TEXTABSCHNITT ▸
Der Blues wurde präsentiert von Sherman Robertson, Dr. Will & The Wizards mit seinem Voodoo Blues und den beiden Superstars John Hammond, mal wieder solo, sowie Bryan Lee & The Blues Power Band am 27. März. Die Bluesgangsters fungierten als „Vorgruppe“, sie waren mehr als das; großartige Musiker.

Neben guten alten Bekannten ragte Gerds Neuentdeckung aus dem Programm heraus: Boo Boo Davis, auf dem Weg vom Montreux Festival zu den Leverkusener Jazztagen mit Stopp in Wendelstein! Bemerkenswert! Boo Boo Davis erzählt in seinen Songs mit bellender lauter Stimme von seinen Erfahrungen aus der Kindheit im Mississippi-Delta. Weder besuchte er eine Schule noch lernte er lesen und schreiben. Er hörte den Gesang seiner Eltern und Nachbarn auf den Feldern und kam, stellvertretend für viele, zu der Erkennnis: „Der Blues hilft mir, das tägliche Leben zu überleben.“ Wendelstein liegt zwar nicht am Mississippi, wie oft in der Presse kolportiert wurde, sondern an der Schwarzach, aber Blues auf Boarisch ist nicht so weit weg vom Louisiana Blues. Das wollte Gerd wohl zeigen als er ein ganzes Wochenende mit „Blues aus da Hoamat“ veranstaltete. Es traten auf: Blueswurz, eine Band um Peter Schneider und Oskar Pöhnl mit oberpfälsischem Gesang , dessen Heimat dort liegt, wo der Blutwurz Schnaps herkommt. Williams Wetsox aus Huglfing mit seiner bayerischen Swamp Musik und Sonntag Schorsch & de Bagasch, schwarzer Blues von Schorsch Hampel, dem Bruder von Dr. Will. Auch über ihn gibt es eine Reportage, ausgestrahlt vom BR in der Reihe „Lebenslinien“; sehr sehenswert, sehr erschütternd… wenn man ihn noch nicht hat, dann packt er dich da, der Blues.

Gespeicherte Einträge aus einer Sammlung:

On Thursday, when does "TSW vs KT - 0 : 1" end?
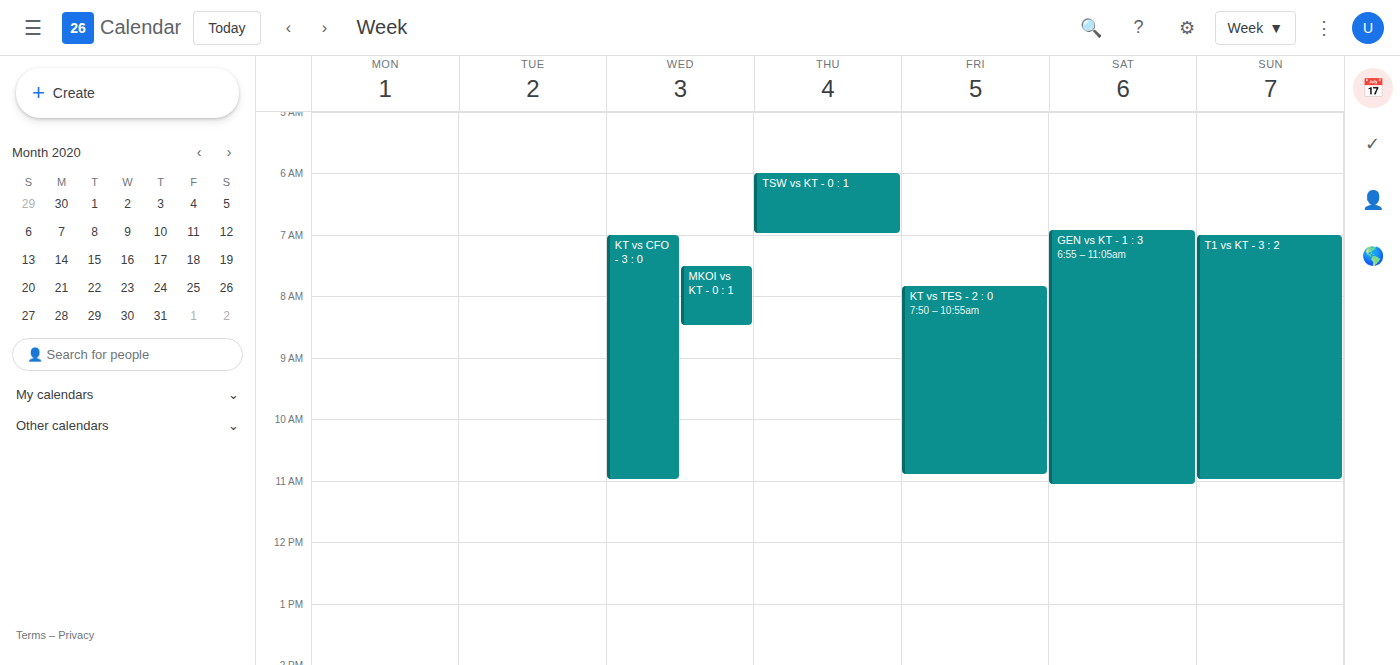
7:00 AMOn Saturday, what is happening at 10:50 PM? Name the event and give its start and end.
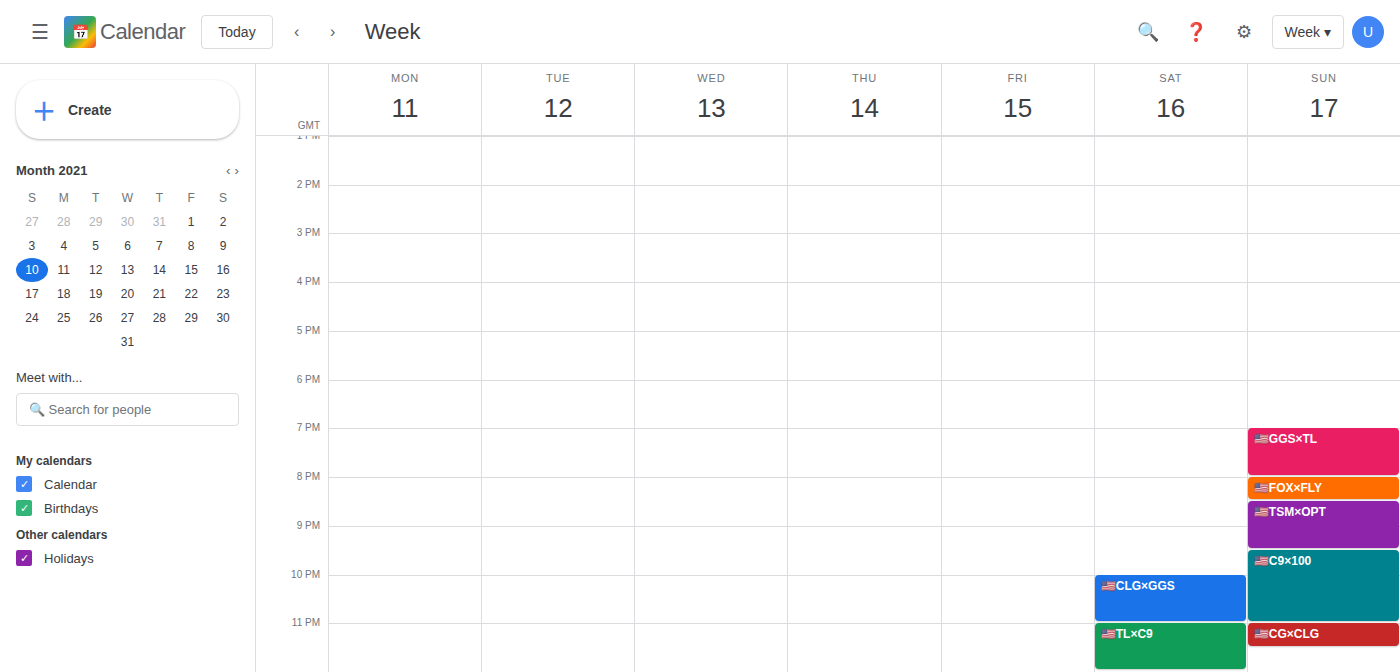
"🇺🇸CLG×GGS", 10:00 PM to 11:00 PM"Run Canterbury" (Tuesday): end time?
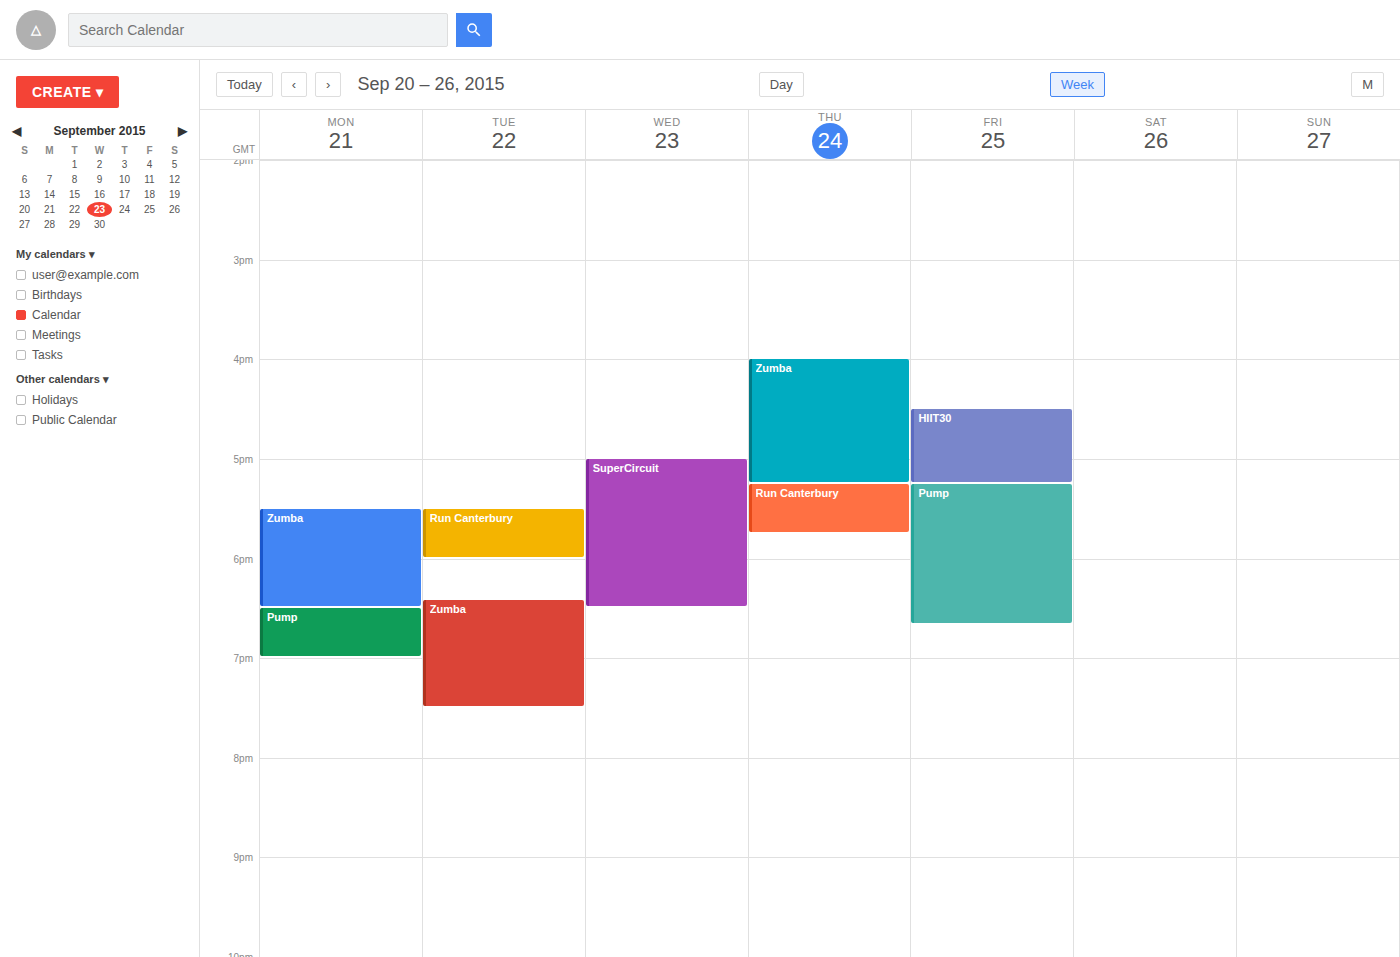
6:00 PMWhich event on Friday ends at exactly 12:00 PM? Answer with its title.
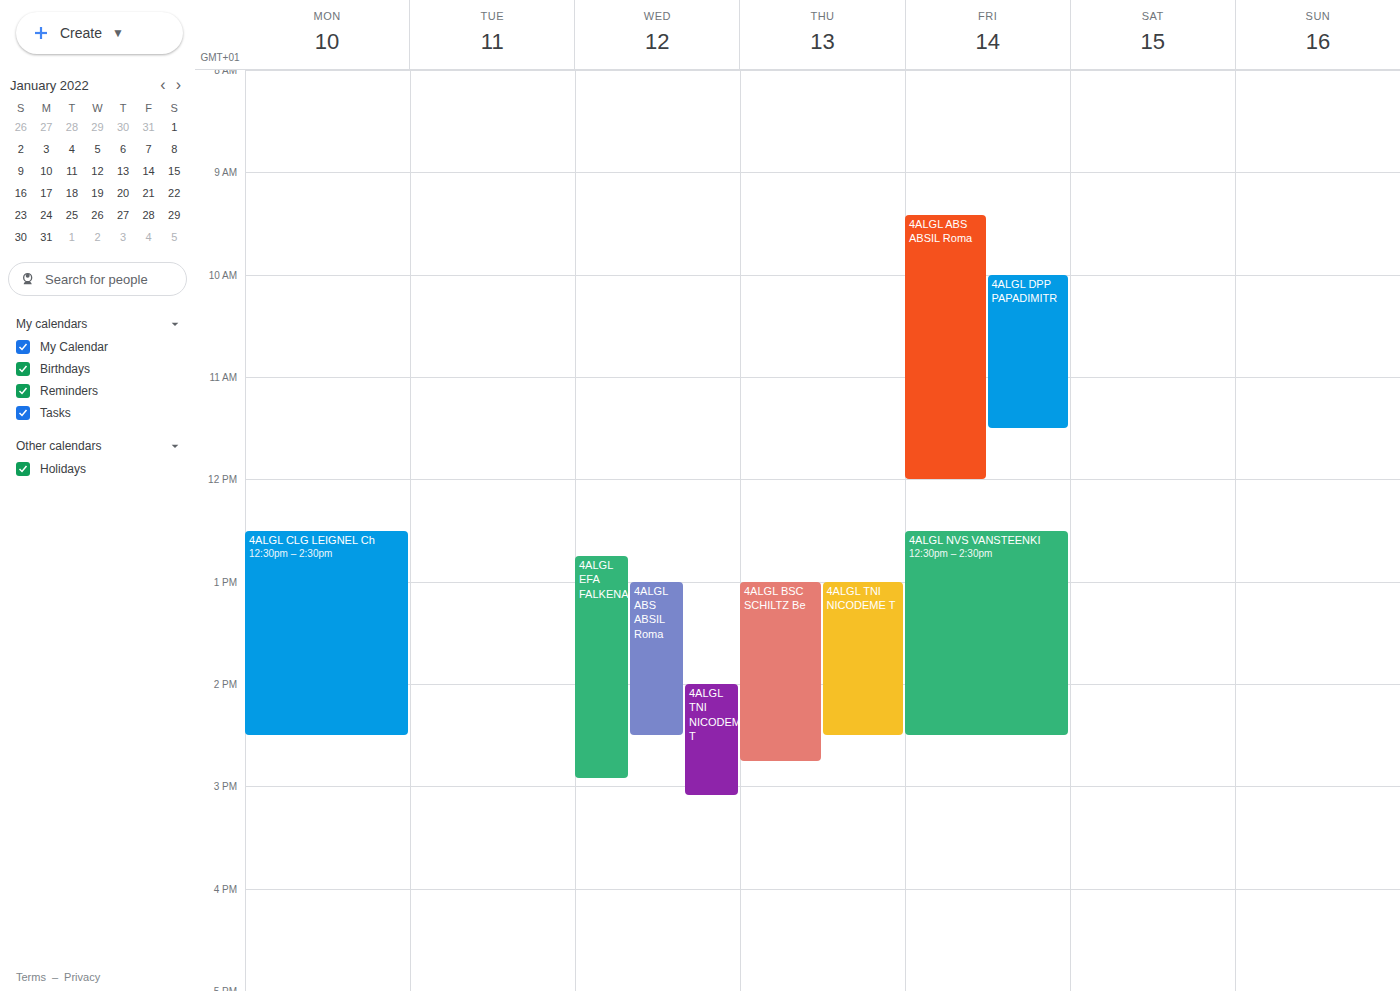
"4ALGL ABS ABSIL Roma"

AUFGABENLISTE ▸
1. Schreiben Sie aus dem Textabschnitt die Passage zwischen „Der Blues wurde“ und „das; großartige Musiker.“ einschließlich wortgetreu ab.
2. Beantworten Sie anhand des Textabschnitts folgende Fragen:
(a) An welchem Fluss liegt Wendelstein?
(b) Aus welchem Ort kommt Williams Wetsox?
(c) Welcher Sender strahlte die Reportage in der Reihe „Lebenslinien“ aus?
3. Zählen Sie alle Bands und Musiker auf, die laut Textabschnitt bei „Blues aus da Hoamat“ auftraten.
Die Einträge stammen aus einer anderen Quelle.

LÖSUNGEN ▸
1.
Der Blues wurde präsentiert von Sherman Robertson, Dr. Will & The Wizards mit seinem Voodoo Blues und den beiden Superstars John Hammond, mal wieder solo, sowie Bryan Lee & The Blues Power Band am 27. März. Die Bluesgangsters fungierten als „Vorgruppe“, sie waren mehr als das; großartige Musiker.

2.
(a) An der Schwarzach.
(b) Aus Huglfing.
(c) Der BR.

3. Blueswurz, Williams Wetsox, Sonntag Schorsch & de Bagasch